Hiring: How can we find the “best” people for our company?

Hiring Managers – How Do You Find the Best People for Your Company?hiring

We get asked this hiring question all the time…Mike Sipple Jr. weighs in to share his thoughts and opinions!

The first step is to be sure you truly know what you’re looking for – be able to answer these questions:

  • Who are the decision-makers in the process?  Have you all met around a table to agree upon what the ideal candidate profile looks like?
  • Have you agreed on the benchmarks for the candidate evaluation?  What do you want to be different than the last leader who held the position?
  • What similarities and differences do you want in the next candidate compared to the past individual and others on the leadership team?
  • What behaviors should you be looking for in candidates?  What are the behaviors needed today, and what’s needed to get your company where it needs to be in the future?

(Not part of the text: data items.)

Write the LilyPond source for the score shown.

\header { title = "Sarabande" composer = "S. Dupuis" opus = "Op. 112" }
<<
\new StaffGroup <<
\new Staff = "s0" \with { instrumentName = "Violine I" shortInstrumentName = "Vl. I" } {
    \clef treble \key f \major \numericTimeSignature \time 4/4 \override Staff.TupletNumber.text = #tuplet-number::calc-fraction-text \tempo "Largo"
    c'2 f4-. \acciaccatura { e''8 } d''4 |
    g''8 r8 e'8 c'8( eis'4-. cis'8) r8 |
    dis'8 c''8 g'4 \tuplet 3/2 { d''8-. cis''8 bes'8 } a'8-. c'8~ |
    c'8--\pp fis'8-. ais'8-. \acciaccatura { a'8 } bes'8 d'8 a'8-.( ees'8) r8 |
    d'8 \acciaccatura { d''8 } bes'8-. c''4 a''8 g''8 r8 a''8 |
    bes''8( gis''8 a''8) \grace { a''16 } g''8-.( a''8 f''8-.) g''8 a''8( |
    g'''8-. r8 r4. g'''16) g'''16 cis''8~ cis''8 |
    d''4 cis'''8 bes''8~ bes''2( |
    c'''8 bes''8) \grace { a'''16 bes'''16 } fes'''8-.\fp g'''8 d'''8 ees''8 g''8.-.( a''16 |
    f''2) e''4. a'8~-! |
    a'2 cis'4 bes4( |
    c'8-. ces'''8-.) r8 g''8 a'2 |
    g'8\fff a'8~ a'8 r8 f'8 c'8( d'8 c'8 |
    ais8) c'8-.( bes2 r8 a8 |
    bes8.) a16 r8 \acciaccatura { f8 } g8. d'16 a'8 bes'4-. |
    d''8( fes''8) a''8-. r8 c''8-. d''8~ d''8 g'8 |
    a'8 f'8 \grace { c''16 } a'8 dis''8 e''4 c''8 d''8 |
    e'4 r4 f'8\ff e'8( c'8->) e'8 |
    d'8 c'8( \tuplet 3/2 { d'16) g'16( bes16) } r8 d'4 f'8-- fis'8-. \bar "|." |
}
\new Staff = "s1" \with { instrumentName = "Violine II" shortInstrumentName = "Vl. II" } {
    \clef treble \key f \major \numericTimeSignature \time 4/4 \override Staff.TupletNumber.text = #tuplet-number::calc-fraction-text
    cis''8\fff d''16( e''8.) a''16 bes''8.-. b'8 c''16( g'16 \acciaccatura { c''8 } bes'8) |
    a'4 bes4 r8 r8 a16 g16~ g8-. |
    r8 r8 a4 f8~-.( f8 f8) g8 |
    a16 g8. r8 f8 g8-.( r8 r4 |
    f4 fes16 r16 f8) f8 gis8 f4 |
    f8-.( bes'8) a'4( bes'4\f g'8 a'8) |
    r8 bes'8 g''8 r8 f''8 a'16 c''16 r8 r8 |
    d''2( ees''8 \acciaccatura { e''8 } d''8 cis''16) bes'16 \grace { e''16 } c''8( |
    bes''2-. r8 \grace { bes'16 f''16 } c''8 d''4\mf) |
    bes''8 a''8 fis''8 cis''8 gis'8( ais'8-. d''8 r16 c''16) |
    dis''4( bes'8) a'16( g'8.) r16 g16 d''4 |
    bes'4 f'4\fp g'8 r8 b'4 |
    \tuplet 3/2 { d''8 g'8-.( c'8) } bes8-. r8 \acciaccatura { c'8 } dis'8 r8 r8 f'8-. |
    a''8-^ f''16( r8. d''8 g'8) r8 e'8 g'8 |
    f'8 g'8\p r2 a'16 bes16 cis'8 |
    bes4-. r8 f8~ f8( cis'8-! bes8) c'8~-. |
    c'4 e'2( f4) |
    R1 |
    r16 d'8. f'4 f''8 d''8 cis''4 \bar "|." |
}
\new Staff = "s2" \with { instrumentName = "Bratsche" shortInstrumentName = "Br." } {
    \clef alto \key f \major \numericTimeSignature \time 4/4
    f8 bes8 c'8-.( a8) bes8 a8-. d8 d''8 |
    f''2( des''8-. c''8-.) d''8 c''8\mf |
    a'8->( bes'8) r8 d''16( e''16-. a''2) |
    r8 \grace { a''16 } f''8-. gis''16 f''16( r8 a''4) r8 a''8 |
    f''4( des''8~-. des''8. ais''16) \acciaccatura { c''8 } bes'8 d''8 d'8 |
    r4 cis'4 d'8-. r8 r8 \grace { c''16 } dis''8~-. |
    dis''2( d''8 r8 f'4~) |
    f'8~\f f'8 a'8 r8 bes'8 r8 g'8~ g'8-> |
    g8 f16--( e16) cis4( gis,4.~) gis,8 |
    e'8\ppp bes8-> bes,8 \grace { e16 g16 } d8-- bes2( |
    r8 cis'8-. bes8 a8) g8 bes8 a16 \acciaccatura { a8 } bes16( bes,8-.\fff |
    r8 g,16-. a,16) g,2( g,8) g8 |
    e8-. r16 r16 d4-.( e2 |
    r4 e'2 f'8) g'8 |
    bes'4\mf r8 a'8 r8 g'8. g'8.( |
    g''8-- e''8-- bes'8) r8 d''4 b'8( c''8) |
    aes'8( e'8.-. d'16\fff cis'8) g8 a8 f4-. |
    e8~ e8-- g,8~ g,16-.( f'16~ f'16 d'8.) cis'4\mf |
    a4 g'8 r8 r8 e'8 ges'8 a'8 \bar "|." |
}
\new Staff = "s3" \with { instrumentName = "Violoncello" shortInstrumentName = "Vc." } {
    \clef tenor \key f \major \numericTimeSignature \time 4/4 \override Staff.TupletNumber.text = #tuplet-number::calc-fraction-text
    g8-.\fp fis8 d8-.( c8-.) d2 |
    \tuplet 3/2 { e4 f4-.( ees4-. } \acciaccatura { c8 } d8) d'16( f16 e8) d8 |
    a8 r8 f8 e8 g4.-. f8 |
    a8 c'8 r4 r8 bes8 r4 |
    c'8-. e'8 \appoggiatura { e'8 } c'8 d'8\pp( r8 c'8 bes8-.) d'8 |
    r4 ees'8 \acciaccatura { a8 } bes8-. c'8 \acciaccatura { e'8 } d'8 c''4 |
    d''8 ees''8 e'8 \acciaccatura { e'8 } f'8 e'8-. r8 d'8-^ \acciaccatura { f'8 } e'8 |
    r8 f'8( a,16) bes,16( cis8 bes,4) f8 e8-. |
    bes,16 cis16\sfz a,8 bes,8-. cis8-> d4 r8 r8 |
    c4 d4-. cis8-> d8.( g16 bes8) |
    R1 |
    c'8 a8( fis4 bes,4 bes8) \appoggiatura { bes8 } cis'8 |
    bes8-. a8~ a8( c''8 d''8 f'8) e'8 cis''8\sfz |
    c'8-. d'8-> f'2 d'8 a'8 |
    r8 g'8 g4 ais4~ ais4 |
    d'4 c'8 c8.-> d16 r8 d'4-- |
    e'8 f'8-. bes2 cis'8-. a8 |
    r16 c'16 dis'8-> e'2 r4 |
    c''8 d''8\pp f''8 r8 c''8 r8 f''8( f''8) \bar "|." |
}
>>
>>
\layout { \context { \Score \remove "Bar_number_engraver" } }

Once these questions (and more!) have been answered and agreed upon, we encourage you to ask an outside advisor who specializes in the process of recruiting and attracting talent or look to people in your network who know you and what you are about.  

  • Who do you know and trust?  
  • Who understands and appreciates your business and culture?  
  • Who can identify and refer you the leadership and talent that will fit your organization?

Centennial is especially strong in this area, because we are constantly out meeting people and networking.  We are regularly communicating with the top leaders, whether they are currently looking for opportunities or waiting for the “right time.”  We invest the time with our clients to understand goals & objectives, challenges, opportunities and “fit” and match this to the leaders who can meet and/or exceed expectations.

If your preference is to use the job board process, that’s ok too, as long as you have the proper expectations.  In this scenario, you are really only looking at the best of who applied.  There is a difference between this approach, versus proactively communicating a message, networking and searching for candidates.  You may be able to find an “A” player on a job board, but how can you be sure?  How could you benchmark that?

It’s critical to understand and clearly communicate not only “what” you’re looking for, but also “who” you’re looking for. The “what” is defined by the role, responsibilities, and critical success factors to meet goals and objectives.  The “who,” which is equally as important, is defined by the intangibles – chemistry, culture and character.  They key is knowing both “who” and “what” you want, so you’re able to hit the target on the first round and the bulls-eye on the second round!”